Sustainable Investing: What Types of Investments Should You Avoid?

Socially responsible investment (SRI) is a step further than ESG investing, as it eliminates or adds investments based on specific ethical considerations. For instance, an investor could choose to avoid any investment fund or exchange-traded fund (ETF) that holds shares in firearms manufacturers. Alternatively, an investor could try to allocate a fixed proportion of their portfolio to companies that donate a high proportion of their profits to charitable causes.

Sustainable investing

has become increasingly popular due to the demand of millennials and impact investors who are concerned with ethical investing or financing companies with intrinsic values that have a positive impact and drive change.

Sustainable investment refers to a series of practices in which investors seek to obtain financial returns and, at the same time, promote long-term environmental or social value. If you're new to investing and want to invest your money in causes that matter to you, SRI may be a good option. Institutional investors have developed sustainable investment strategies due to the demand from fund beneficiaries and other stakeholders. There are some lessons they should consider about how to define their approaches and maximize the benefits of sustainable investment.

Researchers are continuing to explore the relationships between ESG performance and corporate financial performance, as well as between ESG investment strategies and investment returns. If you're willing to pay a little more, you could benefit from having personalized investment strategies and a professional to manage your investments. Completing an online course focused on sustainable investment can be an effective way for individuals or business leaders to quickly gain the knowledge and skills they need to succeed. For example, the Canadian Pension Plan Investment Board hired a senior investment professional as director of ESG.

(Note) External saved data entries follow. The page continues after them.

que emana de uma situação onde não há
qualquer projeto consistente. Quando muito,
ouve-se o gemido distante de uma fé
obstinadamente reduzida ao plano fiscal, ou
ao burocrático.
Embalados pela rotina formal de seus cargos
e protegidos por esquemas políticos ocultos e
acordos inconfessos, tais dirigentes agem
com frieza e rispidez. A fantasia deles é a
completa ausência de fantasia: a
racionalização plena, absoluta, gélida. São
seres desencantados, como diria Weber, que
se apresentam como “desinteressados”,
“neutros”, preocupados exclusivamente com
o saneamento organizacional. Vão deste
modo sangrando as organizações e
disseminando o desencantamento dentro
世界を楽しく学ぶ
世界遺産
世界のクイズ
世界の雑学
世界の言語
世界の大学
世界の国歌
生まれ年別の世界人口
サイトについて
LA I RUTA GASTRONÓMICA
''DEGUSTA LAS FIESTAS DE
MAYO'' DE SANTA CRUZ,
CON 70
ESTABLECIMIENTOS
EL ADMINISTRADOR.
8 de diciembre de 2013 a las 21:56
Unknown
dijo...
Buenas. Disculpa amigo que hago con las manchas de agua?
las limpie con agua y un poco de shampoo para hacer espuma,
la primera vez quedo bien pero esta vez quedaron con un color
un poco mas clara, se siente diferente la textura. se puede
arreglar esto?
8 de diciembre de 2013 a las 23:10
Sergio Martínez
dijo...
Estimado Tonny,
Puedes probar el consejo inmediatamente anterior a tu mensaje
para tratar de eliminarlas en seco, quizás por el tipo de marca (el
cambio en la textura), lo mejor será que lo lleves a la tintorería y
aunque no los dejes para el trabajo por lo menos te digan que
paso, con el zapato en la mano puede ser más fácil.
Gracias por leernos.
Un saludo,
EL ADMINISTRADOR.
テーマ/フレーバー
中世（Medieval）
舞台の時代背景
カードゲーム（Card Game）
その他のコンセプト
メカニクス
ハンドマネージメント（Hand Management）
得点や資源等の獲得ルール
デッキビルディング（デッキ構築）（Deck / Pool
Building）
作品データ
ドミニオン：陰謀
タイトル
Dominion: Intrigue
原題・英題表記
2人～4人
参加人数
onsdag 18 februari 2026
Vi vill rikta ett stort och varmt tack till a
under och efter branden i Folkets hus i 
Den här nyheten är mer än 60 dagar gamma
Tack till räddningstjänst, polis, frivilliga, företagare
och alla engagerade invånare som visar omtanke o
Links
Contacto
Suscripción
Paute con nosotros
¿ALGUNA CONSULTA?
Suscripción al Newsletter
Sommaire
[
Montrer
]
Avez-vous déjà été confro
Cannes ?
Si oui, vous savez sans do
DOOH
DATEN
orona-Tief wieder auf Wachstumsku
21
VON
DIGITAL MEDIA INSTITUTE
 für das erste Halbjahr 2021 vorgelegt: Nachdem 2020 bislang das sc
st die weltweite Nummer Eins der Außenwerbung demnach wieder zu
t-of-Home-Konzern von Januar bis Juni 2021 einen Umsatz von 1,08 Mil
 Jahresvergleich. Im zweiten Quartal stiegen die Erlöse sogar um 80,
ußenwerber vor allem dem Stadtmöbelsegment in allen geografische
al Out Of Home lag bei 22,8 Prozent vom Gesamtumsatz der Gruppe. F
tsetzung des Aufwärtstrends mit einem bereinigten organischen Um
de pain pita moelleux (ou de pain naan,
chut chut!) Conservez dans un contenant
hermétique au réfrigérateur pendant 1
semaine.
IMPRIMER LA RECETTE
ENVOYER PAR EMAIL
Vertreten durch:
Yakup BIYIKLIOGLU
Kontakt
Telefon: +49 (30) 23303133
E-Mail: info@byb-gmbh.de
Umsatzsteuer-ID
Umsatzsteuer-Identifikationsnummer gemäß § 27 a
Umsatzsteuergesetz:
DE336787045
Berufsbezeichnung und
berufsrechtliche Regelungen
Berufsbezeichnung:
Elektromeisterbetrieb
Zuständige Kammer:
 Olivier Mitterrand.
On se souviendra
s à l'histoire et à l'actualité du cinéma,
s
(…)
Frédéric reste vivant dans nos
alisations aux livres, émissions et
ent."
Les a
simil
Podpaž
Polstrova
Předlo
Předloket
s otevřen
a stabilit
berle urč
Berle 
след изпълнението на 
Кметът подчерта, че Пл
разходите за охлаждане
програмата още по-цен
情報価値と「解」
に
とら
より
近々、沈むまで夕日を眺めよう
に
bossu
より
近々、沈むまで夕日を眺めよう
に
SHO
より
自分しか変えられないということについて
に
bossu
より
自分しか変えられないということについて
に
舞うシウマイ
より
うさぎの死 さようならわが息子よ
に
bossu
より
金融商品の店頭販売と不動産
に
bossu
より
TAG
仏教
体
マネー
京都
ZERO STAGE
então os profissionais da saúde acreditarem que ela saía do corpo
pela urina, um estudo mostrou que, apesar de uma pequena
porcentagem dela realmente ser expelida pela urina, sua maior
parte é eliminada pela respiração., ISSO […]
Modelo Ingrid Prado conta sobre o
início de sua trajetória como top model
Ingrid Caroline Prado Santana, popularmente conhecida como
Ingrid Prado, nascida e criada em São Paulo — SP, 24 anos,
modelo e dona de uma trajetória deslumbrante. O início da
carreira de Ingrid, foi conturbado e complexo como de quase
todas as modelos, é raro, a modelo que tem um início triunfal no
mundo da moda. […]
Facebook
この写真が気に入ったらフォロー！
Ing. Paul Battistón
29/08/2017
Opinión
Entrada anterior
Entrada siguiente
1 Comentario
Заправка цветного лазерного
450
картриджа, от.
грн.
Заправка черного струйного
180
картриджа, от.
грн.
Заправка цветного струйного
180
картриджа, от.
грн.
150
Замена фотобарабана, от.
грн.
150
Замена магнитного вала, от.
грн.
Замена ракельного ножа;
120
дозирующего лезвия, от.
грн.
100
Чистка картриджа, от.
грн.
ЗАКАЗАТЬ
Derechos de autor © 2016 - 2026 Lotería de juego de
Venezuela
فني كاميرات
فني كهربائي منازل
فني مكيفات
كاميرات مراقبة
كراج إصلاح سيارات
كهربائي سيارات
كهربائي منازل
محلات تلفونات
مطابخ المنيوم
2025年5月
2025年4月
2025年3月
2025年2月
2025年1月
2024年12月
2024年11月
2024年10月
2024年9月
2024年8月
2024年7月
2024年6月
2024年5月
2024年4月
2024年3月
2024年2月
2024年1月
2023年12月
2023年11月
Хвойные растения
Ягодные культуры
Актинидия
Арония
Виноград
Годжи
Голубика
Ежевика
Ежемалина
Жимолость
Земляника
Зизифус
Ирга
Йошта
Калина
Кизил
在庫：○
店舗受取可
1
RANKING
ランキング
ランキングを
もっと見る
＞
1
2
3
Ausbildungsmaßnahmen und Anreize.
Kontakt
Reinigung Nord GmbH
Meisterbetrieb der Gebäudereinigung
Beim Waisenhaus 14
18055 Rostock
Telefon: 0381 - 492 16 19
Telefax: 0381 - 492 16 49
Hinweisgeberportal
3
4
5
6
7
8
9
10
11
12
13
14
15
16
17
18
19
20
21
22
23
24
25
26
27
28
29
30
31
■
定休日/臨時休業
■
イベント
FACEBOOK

Some investors, even the largest and most sophisticated, integrate ESG factors into their investment processes using techniques that are less rigorous and systematic than those used for other investment factors. Several European funds are exploring ways to link their sustainable investment strategies with the SDGs. Sustainable investment is less common in the United States (21.6 percent), Japan (3.4 percent) and Asian countries other than Japan (0.8 percent), but the gap is narrowing.